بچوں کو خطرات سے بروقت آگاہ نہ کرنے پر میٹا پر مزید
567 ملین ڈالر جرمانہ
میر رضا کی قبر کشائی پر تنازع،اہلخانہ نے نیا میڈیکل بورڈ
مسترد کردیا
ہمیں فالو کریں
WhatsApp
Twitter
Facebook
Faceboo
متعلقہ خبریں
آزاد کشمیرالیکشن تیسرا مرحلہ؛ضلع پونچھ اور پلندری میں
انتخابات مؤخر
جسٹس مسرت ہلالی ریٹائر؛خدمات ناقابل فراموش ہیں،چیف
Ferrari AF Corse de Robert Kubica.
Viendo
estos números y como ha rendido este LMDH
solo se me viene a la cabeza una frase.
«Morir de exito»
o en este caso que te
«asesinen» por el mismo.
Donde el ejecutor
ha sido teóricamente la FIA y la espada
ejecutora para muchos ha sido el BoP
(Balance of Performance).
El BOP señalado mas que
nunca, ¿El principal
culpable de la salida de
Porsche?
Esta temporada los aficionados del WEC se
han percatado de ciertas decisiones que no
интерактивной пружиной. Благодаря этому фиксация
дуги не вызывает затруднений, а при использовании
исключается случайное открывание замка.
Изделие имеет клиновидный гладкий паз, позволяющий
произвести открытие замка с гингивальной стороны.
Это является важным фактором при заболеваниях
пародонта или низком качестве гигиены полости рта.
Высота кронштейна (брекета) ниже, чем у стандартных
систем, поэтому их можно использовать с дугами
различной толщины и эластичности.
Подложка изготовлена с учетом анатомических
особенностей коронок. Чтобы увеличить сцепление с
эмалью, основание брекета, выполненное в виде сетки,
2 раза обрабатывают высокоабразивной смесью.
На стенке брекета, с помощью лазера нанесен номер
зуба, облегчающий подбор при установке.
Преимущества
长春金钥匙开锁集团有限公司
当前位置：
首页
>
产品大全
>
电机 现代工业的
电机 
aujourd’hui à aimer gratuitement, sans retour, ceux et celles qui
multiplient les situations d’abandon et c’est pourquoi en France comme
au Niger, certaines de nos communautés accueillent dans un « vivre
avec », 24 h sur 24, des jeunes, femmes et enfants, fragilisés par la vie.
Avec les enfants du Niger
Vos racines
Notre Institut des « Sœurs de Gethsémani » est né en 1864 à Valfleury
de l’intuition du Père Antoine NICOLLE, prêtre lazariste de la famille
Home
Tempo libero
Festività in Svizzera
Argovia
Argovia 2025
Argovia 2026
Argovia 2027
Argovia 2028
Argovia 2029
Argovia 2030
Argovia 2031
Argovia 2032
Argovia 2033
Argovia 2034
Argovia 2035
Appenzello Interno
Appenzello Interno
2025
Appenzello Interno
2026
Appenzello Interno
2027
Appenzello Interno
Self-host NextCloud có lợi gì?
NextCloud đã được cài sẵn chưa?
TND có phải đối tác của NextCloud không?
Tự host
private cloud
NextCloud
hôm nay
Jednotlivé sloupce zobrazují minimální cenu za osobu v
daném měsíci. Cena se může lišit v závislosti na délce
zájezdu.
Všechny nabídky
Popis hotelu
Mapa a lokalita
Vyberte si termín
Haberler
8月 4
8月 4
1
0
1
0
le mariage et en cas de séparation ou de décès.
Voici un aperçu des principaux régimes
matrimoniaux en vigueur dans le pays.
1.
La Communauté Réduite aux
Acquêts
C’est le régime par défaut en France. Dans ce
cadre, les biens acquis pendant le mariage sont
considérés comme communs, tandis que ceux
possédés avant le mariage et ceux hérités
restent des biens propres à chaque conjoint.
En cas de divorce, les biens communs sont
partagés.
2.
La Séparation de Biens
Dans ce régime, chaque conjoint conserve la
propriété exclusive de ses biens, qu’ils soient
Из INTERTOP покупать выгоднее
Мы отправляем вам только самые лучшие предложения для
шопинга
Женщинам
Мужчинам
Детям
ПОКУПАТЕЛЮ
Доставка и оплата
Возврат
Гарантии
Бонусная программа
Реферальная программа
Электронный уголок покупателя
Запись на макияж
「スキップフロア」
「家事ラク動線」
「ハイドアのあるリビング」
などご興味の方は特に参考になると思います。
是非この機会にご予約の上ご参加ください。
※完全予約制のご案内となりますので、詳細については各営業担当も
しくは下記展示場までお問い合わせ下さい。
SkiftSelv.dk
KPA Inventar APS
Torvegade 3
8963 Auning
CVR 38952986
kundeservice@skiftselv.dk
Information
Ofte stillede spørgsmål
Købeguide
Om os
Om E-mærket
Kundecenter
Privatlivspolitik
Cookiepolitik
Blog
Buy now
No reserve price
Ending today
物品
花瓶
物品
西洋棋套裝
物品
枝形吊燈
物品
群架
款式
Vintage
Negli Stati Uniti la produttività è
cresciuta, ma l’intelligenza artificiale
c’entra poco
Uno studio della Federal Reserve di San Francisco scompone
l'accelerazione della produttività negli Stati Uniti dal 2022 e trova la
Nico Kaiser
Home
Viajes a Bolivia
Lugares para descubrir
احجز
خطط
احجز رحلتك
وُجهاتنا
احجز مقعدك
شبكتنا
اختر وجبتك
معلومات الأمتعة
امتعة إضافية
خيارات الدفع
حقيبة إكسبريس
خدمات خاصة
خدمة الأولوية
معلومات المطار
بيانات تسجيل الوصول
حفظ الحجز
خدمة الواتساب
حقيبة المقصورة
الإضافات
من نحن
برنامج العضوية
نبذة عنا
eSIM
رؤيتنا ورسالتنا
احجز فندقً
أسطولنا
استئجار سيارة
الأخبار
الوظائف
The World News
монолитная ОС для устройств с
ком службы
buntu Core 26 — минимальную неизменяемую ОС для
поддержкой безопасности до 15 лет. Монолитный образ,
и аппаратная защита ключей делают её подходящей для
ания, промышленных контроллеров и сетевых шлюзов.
:::::
Quote, word for word, the entries from their first line through the line containing "различной толщины и эластичности.", with both of those lines included.

بچوں کو خطرات سے بروقت آگاہ نہ کرنے پر میٹا پر مزید
567 ملین ڈالر جرمانہ
میر رضا کی قبر کشائی پر تنازع،اہلخانہ نے نیا میڈیکل بورڈ
مسترد کردیا
ہمیں فالو کریں
WhatsApp
Twitter
Facebook
Faceboo
متعلقہ خبریں
آزاد کشمیرالیکشن تیسرا مرحلہ؛ضلع پونچھ اور پلندری میں
انتخابات مؤخر
جسٹس مسرت ہلالی ریٹائر؛خدمات ناقابل فراموش ہیں،چیف
Ferrari AF Corse de Robert Kubica.
Viendo
estos números y como ha rendido este LMDH
solo se me viene a la cabeza una frase.
«Morir de exito»
o en este caso que te
«asesinen» por el mismo.
Donde el ejecutor
ha sido teóricamente la FIA y la espada
ejecutora para muchos ha sido el BoP
(Balance of Performance).
El BOP señalado mas que
nunca, ¿El principal
culpable de la salida de
Porsche?
Esta temporada los aficionados del WEC se
han percatado de ciertas decisiones que no
интерактивной пружиной. Благодаря этому фиксация
дуги не вызывает затруднений, а при использовании
исключается случайное открывание замка.
Изделие имеет клиновидный гладкий паз, позволяющий
произвести открытие замка с гингивальной стороны.
Это является важным фактором при заболеваниях
пародонта или низком качестве гигиены полости рта.
Высота кронштейна (брекета) ниже, чем у стандартных
систем, поэтому их можно использовать с дугами
различной толщины и эластичности.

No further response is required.